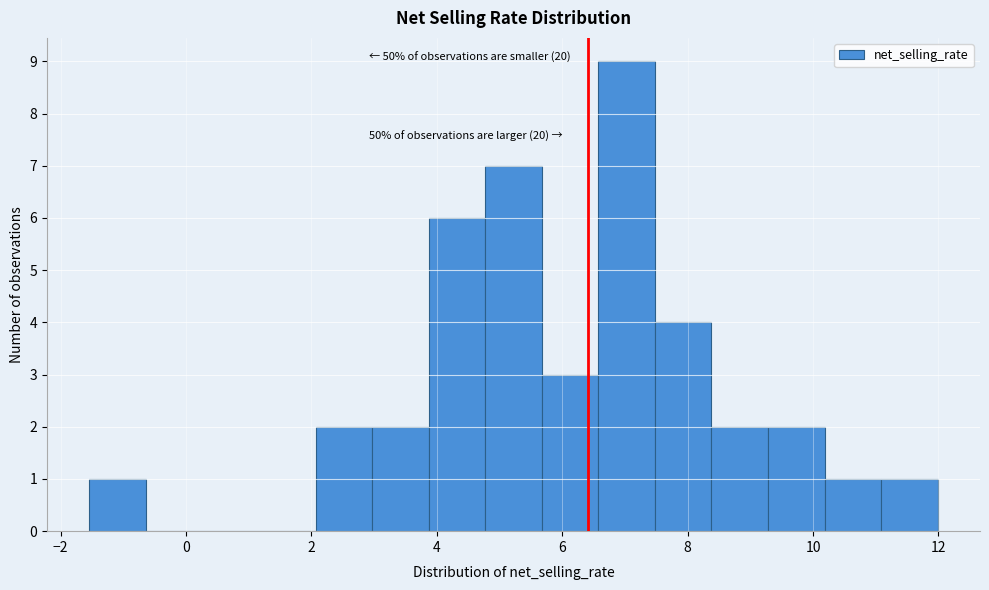

Over which range of the x-axis is the bar tallest?

6.6 to 7.4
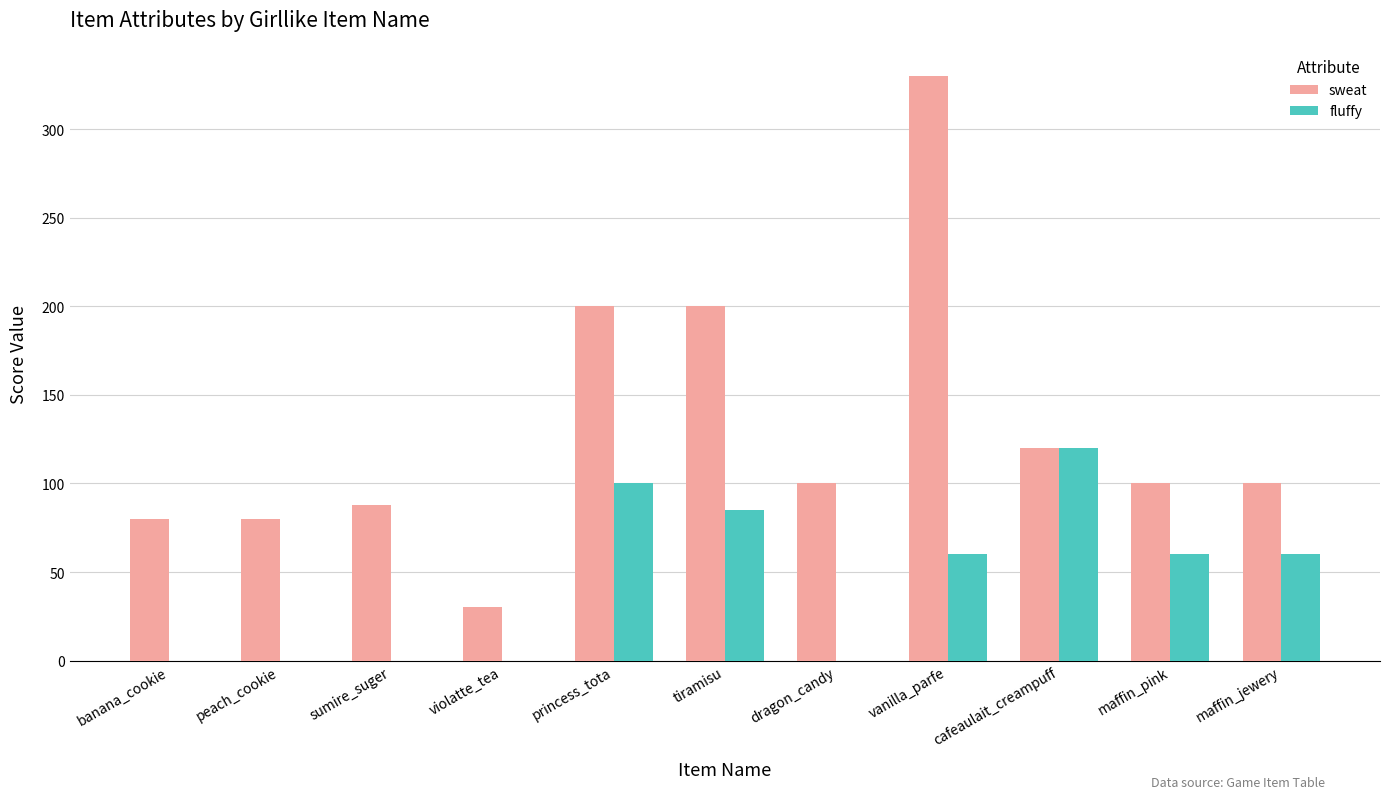

Count the number of categories in the chart.

11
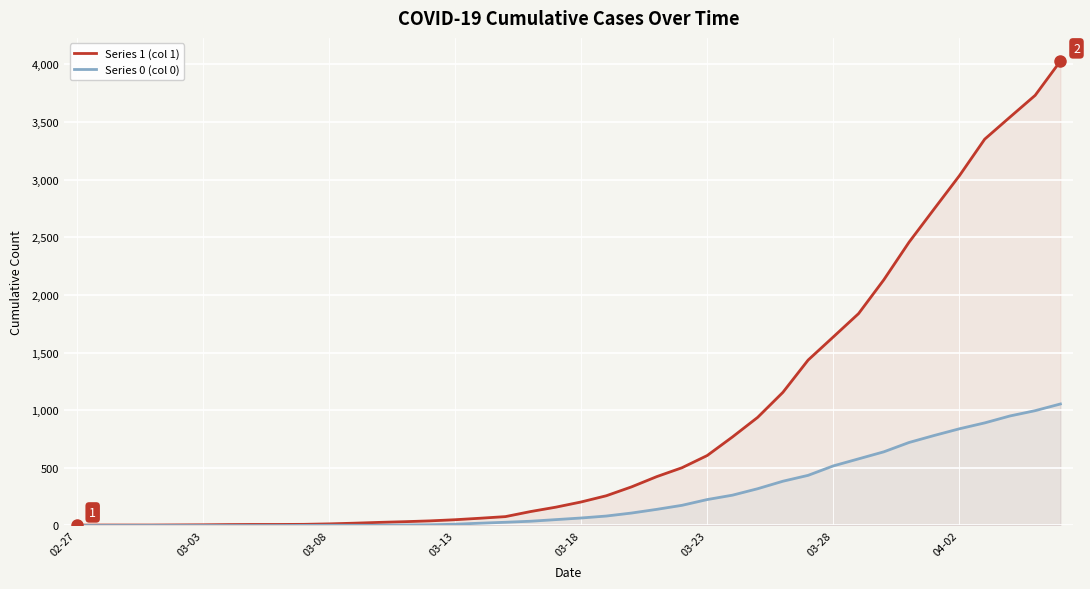

Where is Series 0 (col 0) nearest to the value 527?

03-28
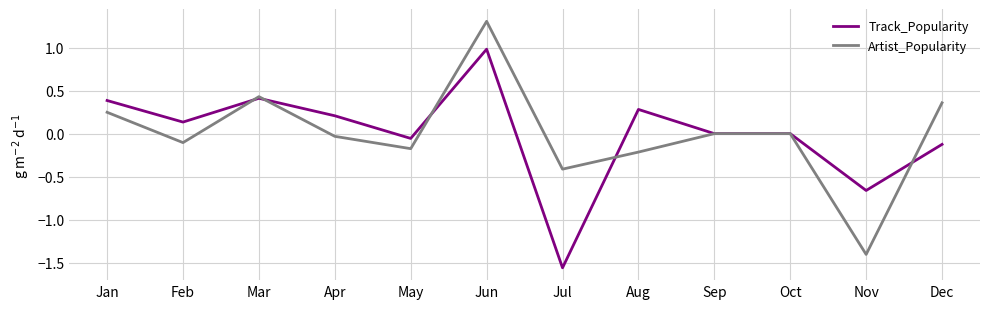

What is the spread (max minus min) of values at Jun?

0.3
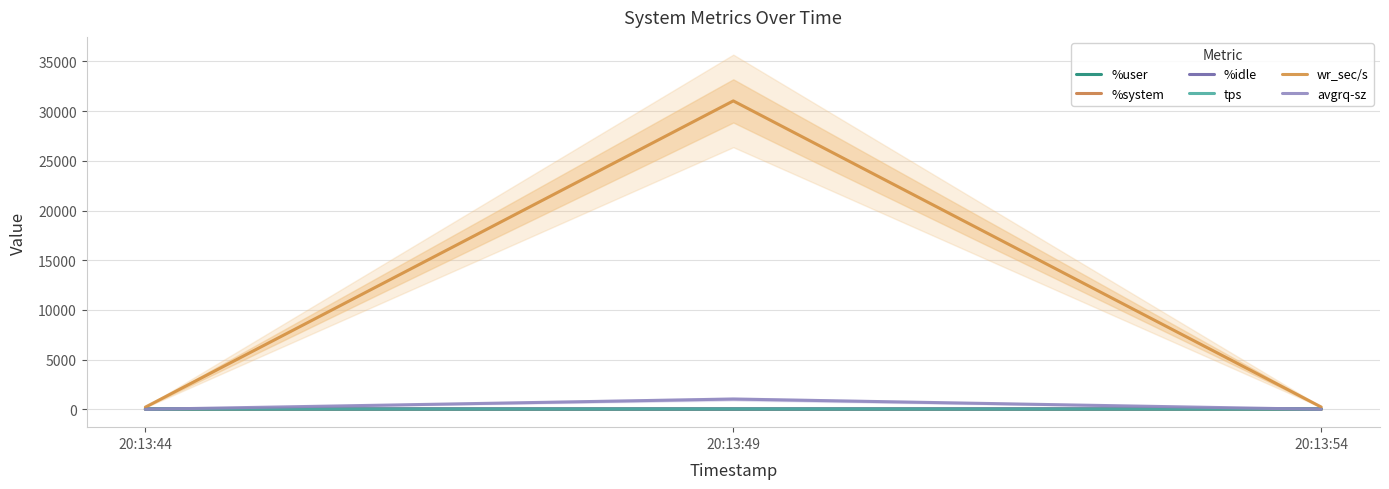

Reading left to right, transcribe all the data shown in this chart.

%user: 20:13:44=46.1	20:13:49=62.0	20:13:54=41.7
%system: 20:13:44=2.6	20:13:49=3.8	20:13:54=2.2
%idle: 20:13:44=51.2	20:13:49=34.2	20:13:54=56.0
tps: 20:13:44=20.4	20:13:49=29.6	20:13:54=19.0
wr_sec/s: 20:13:44=232.0	20:13:49=31024.0	20:13:54=243.2
avgrq-sz: 20:13:44=13.0	20:13:49=1048.1	20:13:54=12.8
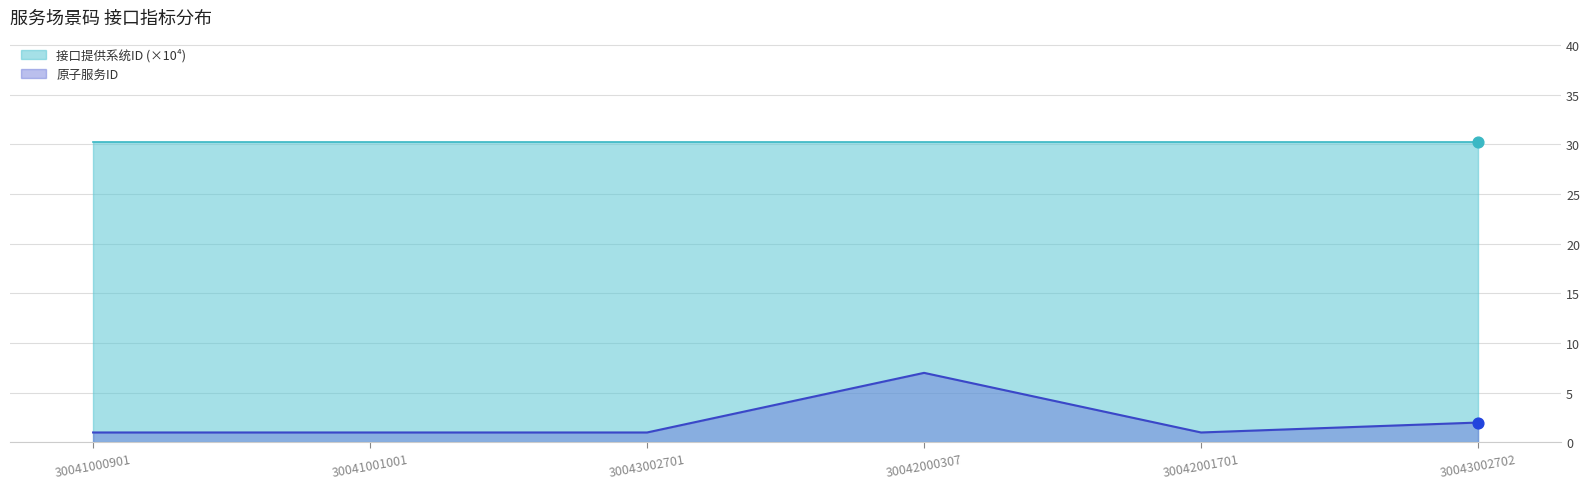

Approximately how many times larger is the value at 30043002702 compared to 30042001701?

2.0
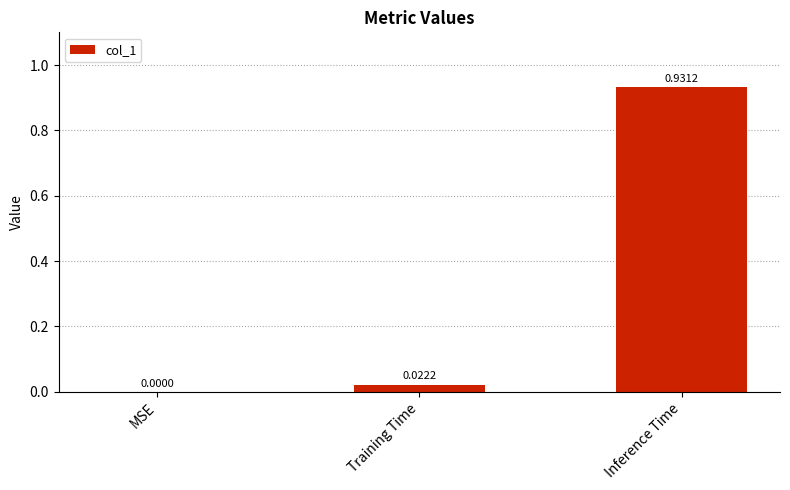

What is the average value?

0.3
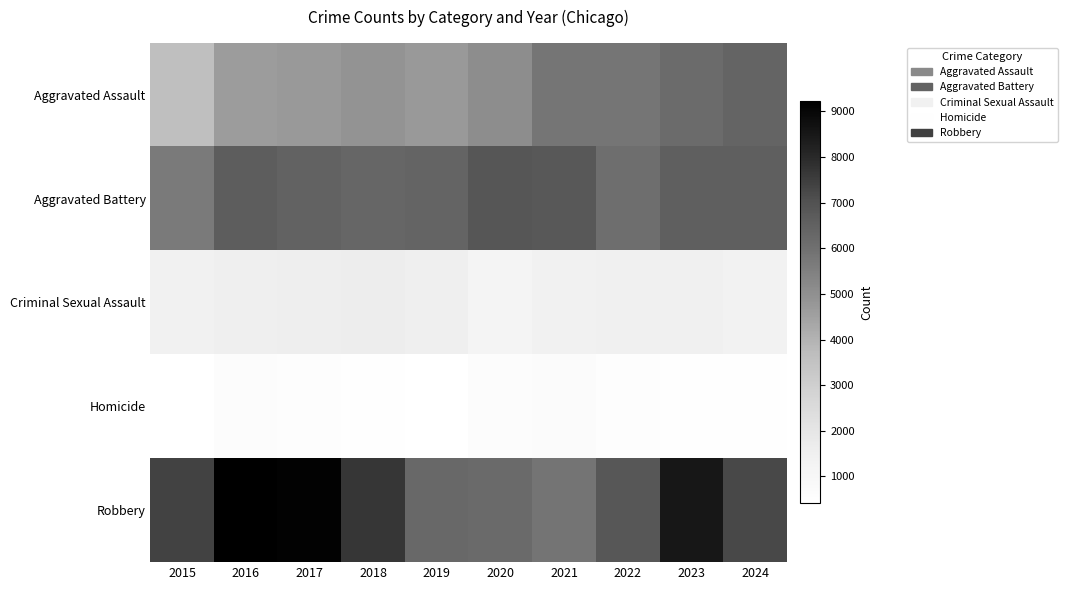

Reading left to right, transcribe all the data shown in this chart.

Aggravated Assault: 2015=3620	2016=4635	2017=4731	2018=4888	2019=4744	2020=5082	2021=5846	2022=5838	2023=6159	2024=6363
Aggravated Battery: 2015=5702	2016=6628	2017=6454	2018=6317	2019=6381	2020=6868	2021=6805	2022=6072	2023=6540	2024=6569
Criminal Sexual Assault: 2015=1415	2016=1539	2017=1614	2018=1641	2019=1580	2020=1224	2021=1407	2022=1486	2023=1500	2024=1367
Homicide: 2015=411	2016=606	2017=572	2018=476	2019=418	2020=647	2021=662	2022=576	2023=508	2024=464
Robbery: 2015=7364	2016=9218	2017=9147	2018=7690	2019=6279	2020=6207	2021=5876	2022=6812	2023=8499	2024=7234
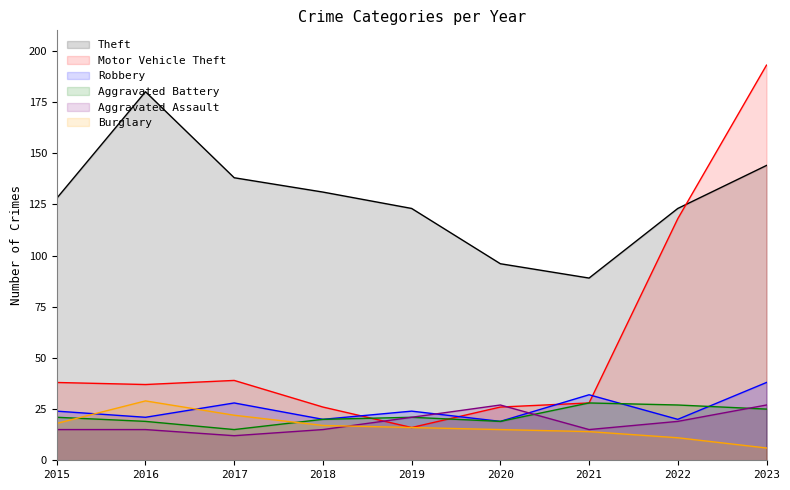

Does the chart display data point markers on the line(s)?

No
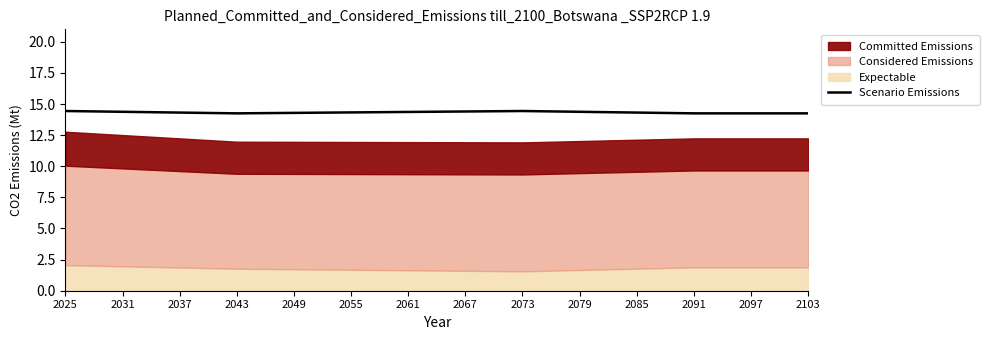

List the labels in order of value, smallest first.

2043, 2091, 2097, 2103, 2049, 2037, 2085, 2055, 2061, 2031, 2079, 2067, 2025, 2073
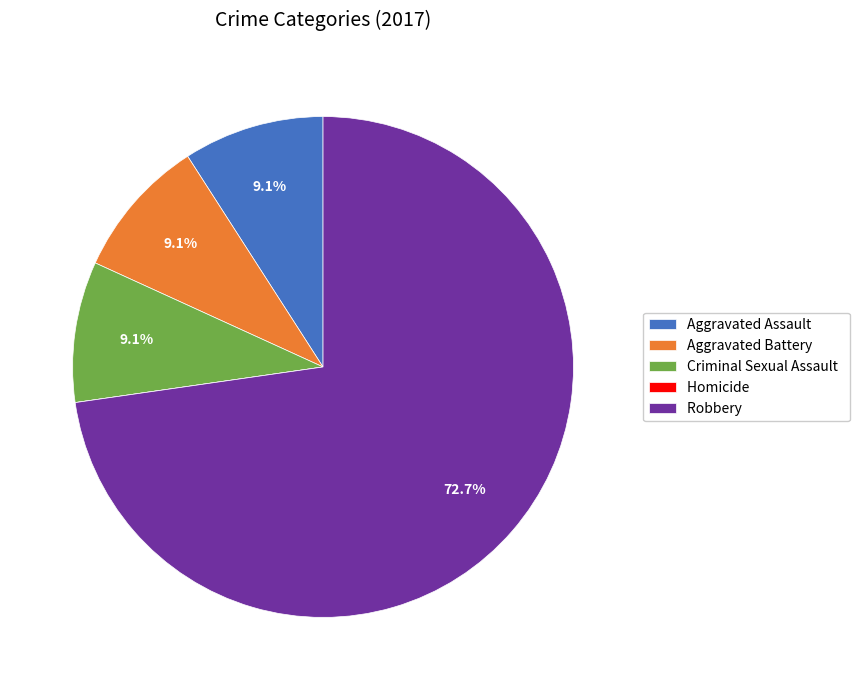

What portion of the pie excludes Robbery?

27.3%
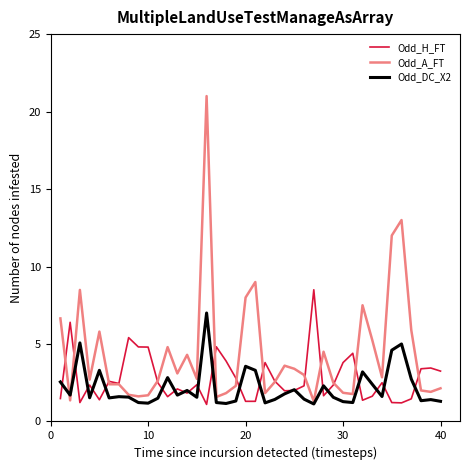

Which series has the largest total across all categories?

Odd_A_FT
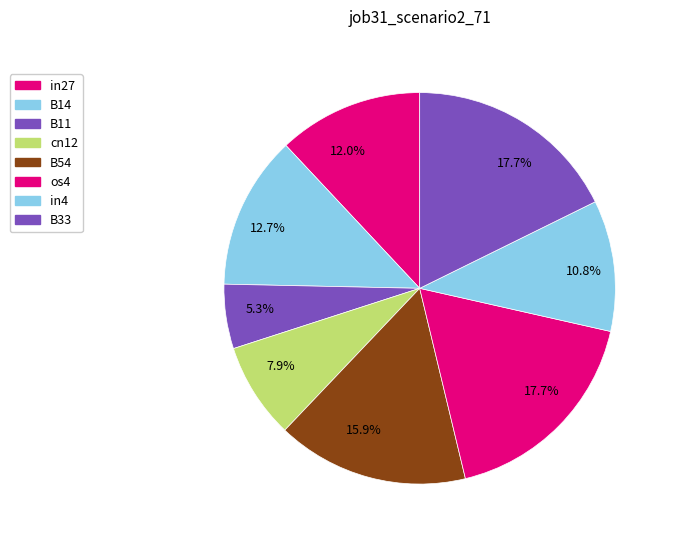

How many segments does this pie chart have?

8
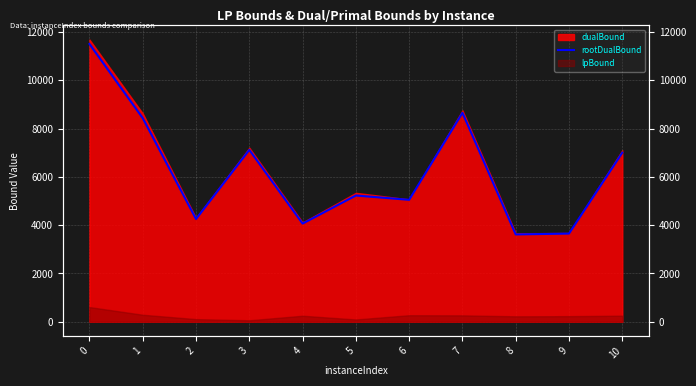

What is the change in value from 0 to 6?

-6456.5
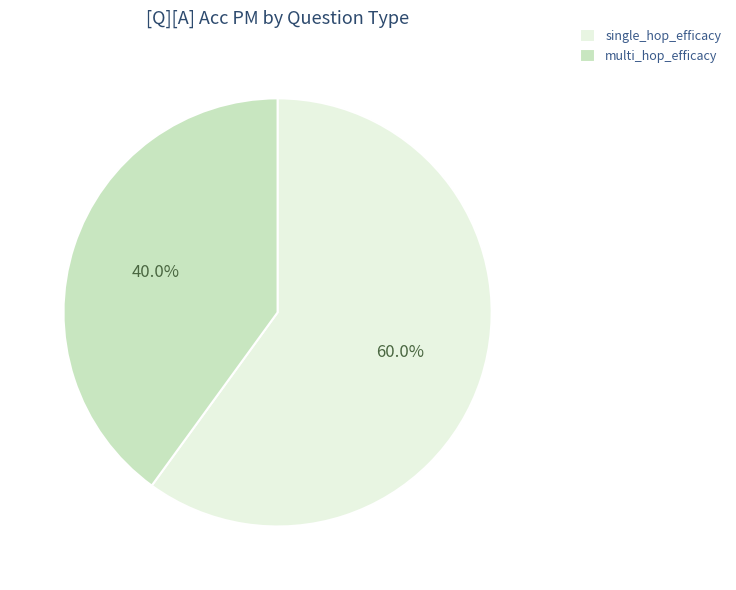

How many segments does this pie chart have?

2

+ + +

* [PROBLEM]
How many of the lines above contain the string "categories"? Treat uppercase and lowercase as different, and reply with the number alone.

* [ANSWER TO THIS EXERCISE]
2